**TASK STATEMENT**.
Each entry below must appear in the output exactly as written.

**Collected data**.
+ + + + +

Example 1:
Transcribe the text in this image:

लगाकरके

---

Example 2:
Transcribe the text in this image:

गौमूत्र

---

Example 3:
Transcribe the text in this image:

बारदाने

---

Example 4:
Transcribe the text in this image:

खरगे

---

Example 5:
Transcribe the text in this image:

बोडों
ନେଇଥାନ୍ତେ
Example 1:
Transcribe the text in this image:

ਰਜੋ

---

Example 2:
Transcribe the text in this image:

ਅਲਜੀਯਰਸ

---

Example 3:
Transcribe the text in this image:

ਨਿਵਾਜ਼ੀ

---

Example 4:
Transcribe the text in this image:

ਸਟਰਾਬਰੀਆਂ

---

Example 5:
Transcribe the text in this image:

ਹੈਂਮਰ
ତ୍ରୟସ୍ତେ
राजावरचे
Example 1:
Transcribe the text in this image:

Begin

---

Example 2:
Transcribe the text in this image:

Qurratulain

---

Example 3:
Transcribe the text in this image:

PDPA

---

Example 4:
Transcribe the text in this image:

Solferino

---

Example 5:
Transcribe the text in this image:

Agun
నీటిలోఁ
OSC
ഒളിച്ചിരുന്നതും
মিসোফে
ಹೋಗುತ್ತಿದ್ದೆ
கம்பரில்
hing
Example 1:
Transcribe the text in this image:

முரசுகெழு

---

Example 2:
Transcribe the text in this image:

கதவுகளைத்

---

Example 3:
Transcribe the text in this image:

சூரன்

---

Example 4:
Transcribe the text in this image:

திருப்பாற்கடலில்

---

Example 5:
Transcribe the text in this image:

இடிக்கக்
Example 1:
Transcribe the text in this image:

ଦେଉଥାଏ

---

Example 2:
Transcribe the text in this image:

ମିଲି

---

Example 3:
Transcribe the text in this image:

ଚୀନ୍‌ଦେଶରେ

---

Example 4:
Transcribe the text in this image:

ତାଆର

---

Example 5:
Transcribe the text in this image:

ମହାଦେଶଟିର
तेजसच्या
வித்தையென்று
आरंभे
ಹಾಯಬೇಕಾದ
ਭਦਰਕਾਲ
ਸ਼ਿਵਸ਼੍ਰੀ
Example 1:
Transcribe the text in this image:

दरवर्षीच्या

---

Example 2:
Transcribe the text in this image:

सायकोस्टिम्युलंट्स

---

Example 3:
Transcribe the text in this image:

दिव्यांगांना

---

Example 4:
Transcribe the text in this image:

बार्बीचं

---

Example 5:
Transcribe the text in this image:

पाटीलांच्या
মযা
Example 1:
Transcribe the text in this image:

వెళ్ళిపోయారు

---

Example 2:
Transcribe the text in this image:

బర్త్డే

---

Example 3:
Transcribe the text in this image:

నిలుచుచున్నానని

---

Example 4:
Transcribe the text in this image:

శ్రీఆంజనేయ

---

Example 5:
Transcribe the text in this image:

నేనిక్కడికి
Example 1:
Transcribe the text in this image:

+ + + + +

**OUTPUT FOR THIS EXERCISE**.
Example 1:
Transcribe the text in this image:

लगाकरके

---

Example 2:
Transcribe the text in this image:

गौमूत्र

---

Example 3:
Transcribe the text in this image:

बारदाने

---

Example 4:
Transcribe the text in this image:

खरगे

---

Example 5:
Transcribe the text in this image:

बोडों
ନେଇଥାନ୍ତେ
Example 1:
Transcribe the text in this image:

ਰਜੋ

---

Example 2:
Transcribe the text in this image:

ਅਲਜੀਯਰਸ

---

Example 3:
Transcribe the text in this image:

ਨਿਵਾਜ਼ੀ

---

Example 4:
Transcribe the text in this image:

ਸਟਰਾਬਰੀਆਂ

---

Example 5:
Transcribe the text in this image:

ਹੈਂਮਰ
ତ୍ରୟସ୍ତେ
राजावरचे
Example 1:
Transcribe the text in this image:

Begin

---

Example 2:
Transcribe the text in this image:

Qurratulain

---

Example 3:
Transcribe the text in this image:

PDPA

---

Example 4:
Transcribe the text in this image:

Solferino

---

Example 5:
Transcribe the text in this image:

Agun
నీటిలోఁ
OSC
ഒളിച്ചിരുന്നതും
মিসোফে
ಹೋಗುತ್ತಿದ್ದೆ
கம்பரில்
hing
Example 1:
Transcribe the text in this image:

முரசுகெழு

---

Example 2:
Transcribe the text in this image:

கதவுகளைத்

---

Example 3:
Transcribe the text in this image:

சூரன்

---

Example 4:
Transcribe the text in this image:

திருப்பாற்கடலில்

---

Example 5:
Transcribe the text in this image:

இடிக்கக்
Example 1:
Transcribe the text in this image:

ଦେଉଥାଏ

---

Example 2:
Transcribe the text in this image:

ମିଲି

---

Example 3:
Transcribe the text in this image:

ଚୀନ୍‌ଦେଶରେ

---

Example 4:
Transcribe the text in this image:

ତାଆର

---

Example 5:
Transcribe the text in this image:

ମହାଦେଶଟିର
तेजसच्या
வித்தையென்று
आरंभे
ಹಾಯಬೇಕಾದ
ਭਦਰਕਾਲ
ਸ਼ਿਵਸ਼੍ਰੀ
Example 1:
Transcribe the text in this image:

दरवर्षीच्या

---

Example 2:
Transcribe the text in this image:

सायकोस्टिम्युलंट्स

---

Example 3:
Transcribe the text in this image:

दिव्यांगांना

---

Example 4:
Transcribe the text in this image:

बार्बीचं

---

Example 5:
Transcribe the text in this image:

पाटीलांच्या
মযা
Example 1:
Transcribe the text in this image:

వెళ్ళిపోయారు

---

Example 2:
Transcribe the text in this image:

బర్త్డే

---

Example 3:
Transcribe the text in this image:

నిలుచుచున్నానని

---

Example 4:
Transcribe the text in this image:

శ్రీఆంజనేయ

---

Example 5:
Transcribe the text in this image:

నేనిక్కడికి
Example 1:
Transcribe the text in this image:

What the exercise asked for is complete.